Hyperdimensional Computing Empowered Federated Foundation Model over Wireless Networks for Metaverse
Yahao Ding, Wen Shang, Minrui Xu, Zhaohui Yang, Ye Hu, Dusit Niyato, Mohammad Shikh-Bahaei
TL;DR
This work introduces FSL-HDC, a novel integration of Federated Split Learning (FSL) and Hyperdimensional Computing (HDC) to enable efficient, privacy-preserving foundation-model training over wireless edge networks for Metaverse applications. By partitioning models between clients, a fed server, and a main server and leveraging high-dimensional vector operations, the framework achieves low computational load, fast convergence, and robustness to non-IID data, while reducing data transmission. An auxiliary optimization algorithm jointly tunes transmission power and bandwidth to minimize the maximum upload delay, yielding up to 64% reduction in transmission time. Empirical results on MNIST show FSL-HDC attains about 87.5% accuracy (slightly below FL-HDC) but converges 3.733× faster than FSL-NN and remains robust to data heterogeneity, supporting real-time, privacy-aware Metaverse services.
Abstract
The Metaverse, a burgeoning collective virtual space merging augmented reality and persistent virtual worlds, necessitates advanced artificial intelligence (AI) and communication technologies to support immersive and interactive experiences. Federated learning (FL) has emerged as a promising technique for collaboratively training AI models while preserving data privacy. However, FL faces challenges such as high communication overhead and substantial computational demands, particularly for neural network (NN) models. To address these issues, we propose an integrated federated split learning and hyperdimensional computing (FSL-HDC) framework for emerging foundation models.

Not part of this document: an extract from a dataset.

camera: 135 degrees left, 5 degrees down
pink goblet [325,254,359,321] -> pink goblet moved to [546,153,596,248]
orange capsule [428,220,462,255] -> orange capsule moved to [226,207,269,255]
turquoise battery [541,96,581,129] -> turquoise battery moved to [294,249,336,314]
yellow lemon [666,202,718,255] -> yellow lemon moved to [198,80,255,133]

This novel approach reduces communication costs, computation load, and privacy risks, making it particularly suitable for resource-constrained edge devices in the Metaverse, ensuring real-time responsive interactions. Additionally, we introduce an optimization algorithm that concurrently optimizes transmission power and bandwidth to minimize the maximum transmission time among all users to the server. The simulation results based on the MNIST dataset indicate that FSL-HDC achieves an accuracy rate of approximately 87.5%, which is slightly lower than that of FL-HDC. However, FSL-HDC exhibits a significantly faster convergence speed, approximately 3.733x that of FSL-NN, and demonstrates robustness to non-IID data distributions. Moreover, our proposed optimization algorithm can reduce the maximum transmission time by up to 64% compared with the baseline.